What the exercise asks: All of the listing below must be repeated word for word. Pictures are the only thing to omit.

:: Input ::

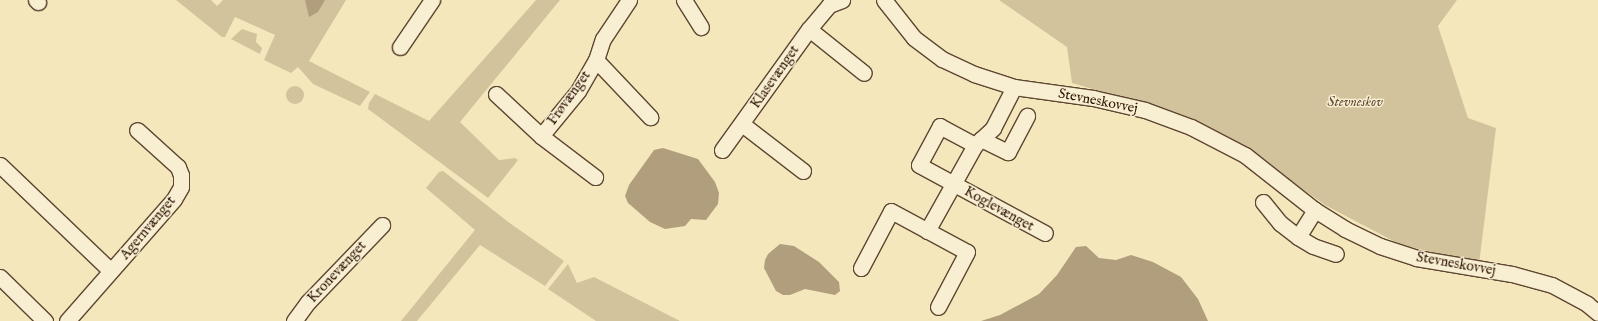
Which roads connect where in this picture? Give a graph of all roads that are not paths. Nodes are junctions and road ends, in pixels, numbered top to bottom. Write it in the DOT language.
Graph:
graph roads {
  1 [pos="432,0"];
  2 [pos="629,0"];
  3 [pos="684,0"];
  4 [pos="842,0"];
  5 [pos="884,0"];
  6 [pos="701,27"];
  7 [pos="809,29"];
  8 [pos="400,47"];
  9 [pos="596,60"];
  10 [pos="864,74"];
  11 [pos="1014,87"];
  12 [pos="496,94"];
  13 [pos="1027,116"];
  14 [pos="650,117"];
  15 [pos="742,124"];
  16 [pos="137,130"];
  17 [pos="541,136"];
  18 [pos="978,142"];
  19 [pos="722,150"];
  20 [pos="0,165"];
  21 [pos="803,171"];
  22 [pos="595,177"];
  23 [pos="953,184"];
  24 [pos="1263,202"];
  25 [pos="1316,210"];
  26 [pos="382,225"];
  27 [pos="928,231"];
  28 [pos="1044,233"];
  29 [pos="1298,237"];
  30 [pos="1336,254"];
  31 [pos="861,268"];
  32 [pos="112,271"];
  33 [pos="0,277"];
  34 [pos="938,307"];
  35 [pos="1598,312"];
  36 [pos="45,321"];
  37 [pos="68,321"];
  38 [pos="294,321"];
  1 -- 8 [label="street"];
  2 -- 9 [label="street, Frøvænget"];
  3 -- 6 [label="street"];
  4 -- 7 [label="street, Klasevænget"];
  5 -- 11 [label="street, Stevneskovvej"];
  7 -- 10 [label="street"];
  7 -- 15 [label="street, Klasevænget"];
  9 -- 14 [label="street, Frøvænget"];
  9 -- 17 [label="street, Frøvænget"];
  11 -- 18 [label="street, Koglevænget"];
  11 -- 25 [label="street, Stevneskovvej"];
  12 -- 17 [label="street, Frøvænget"];
  13 -- 18 [label="street, Koglevænget"];
  15 -- 19 [label="street, Klasevænget"];
  15 -- 21 [label="street, Klasevænget"];
  16 -- 32 [label="street, Agernvænget"];
  17 -- 22 [label="street, Frøvænget"];
  18 -- 23 [label="street, Koglevænget"];
  18 -- 23 [label="street, Koglevænget"];
  20 -- 32 [label="street, Agernvænget"];
  23 -- 27 [label="street, Koglevænget"];
  23 -- 28 [label="street, Koglevænget"];
  24 -- 29 [label="street"];
  25 -- 29 [label="street"];
  25 -- 35 [label="street, Stevneskovvej"];
  26 -- 38 [label="street, Kronevænget"];
  27 -- 31 [label="street"];
  27 -- 34 [label="street"];
  29 -- 30 [label="street"];
  32 -- 37 [label="street, Agernvænget"];
  33 -- 36 [label="street"];
}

:::

Solved problem:
Which roads connect where in this picture? Give a graph of all roads that are not paths. Nodes are junctions and road ends, in pixels, numbered top to bottom. Write it in the DOT language.
Graph:
graph roads {
  1 [pos="432,0"];
  2 [pos="629,0"];
  3 [pos="684,0"];
  4 [pos="842,0"];
  5 [pos="884,0"];
  6 [pos="701,27"];
  7 [pos="809,29"];
  8 [pos="400,47"];
  9 [pos="596,60"];
  10 [pos="864,74"];
  11 [pos="1014,87"];
  12 [pos="496,94"];
  13 [pos="1027,116"];
  14 [pos="650,117"];
  15 [pos="742,124"];
  16 [pos="137,130"];
  17 [pos="541,136"];
  18 [pos="978,142"];
  19 [pos="722,150"];
  20 [pos="0,165"];
  21 [pos="803,171"];
  22 [pos="595,177"];
  23 [pos="953,184"];
  24 [pos="1263,202"];
  25 [pos="1316,210"];
  26 [pos="382,225"];
  27 [pos="928,231"];
  28 [pos="1044,233"];
  29 [pos="1298,237"];
  30 [pos="1336,254"];
  31 [pos="861,268"];
  32 [pos="112,271"];
  33 [pos="0,277"];
  34 [pos="938,307"];
  35 [pos="1598,312"];
  36 [pos="45,321"];
  37 [pos="68,321"];
  38 [pos="294,321"];
  1 -- 8 [label="street"];
  2 -- 9 [label="street, Frøvænget"];
  3 -- 6 [label="street"];
  4 -- 7 [label="street, Klasevænget"];
  5 -- 11 [label="street, Stevneskovvej"];
  7 -- 10 [label="street"];
  7 -- 15 [label="street, Klasevænget"];
  9 -- 14 [label="street, Frøvænget"];
  9 -- 17 [label="street, Frøvænget"];
  11 -- 18 [label="street, Koglevænget"];
  11 -- 25 [label="street, Stevneskovvej"];
  12 -- 17 [label="street, Frøvænget"];
  13 -- 18 [label="street, Koglevænget"];
  15 -- 19 [label="street, Klasevænget"];
  15 -- 21 [label="street, Klasevænget"];
  16 -- 32 [label="street, Agernvænget"];
  17 -- 22 [label="street, Frøvænget"];
  18 -- 23 [label="street, Koglevænget"];
  18 -- 23 [label="street, Koglevænget"];
  20 -- 32 [label="street, Agernvænget"];
  23 -- 27 [label="street, Koglevænget"];
  23 -- 28 [label="street, Koglevænget"];
  24 -- 29 [label="street"];
  25 -- 29 [label="street"];
  25 -- 35 [label="street, Stevneskovvej"];
  26 -- 38 [label="street, Kronevænget"];
  27 -- 31 [label="street"];
  27 -- 34 [label="street"];
  29 -- 30 [label="street"];
  32 -- 37 [label="street, Agernvænget"];
  33 -- 36 [label="street"];
}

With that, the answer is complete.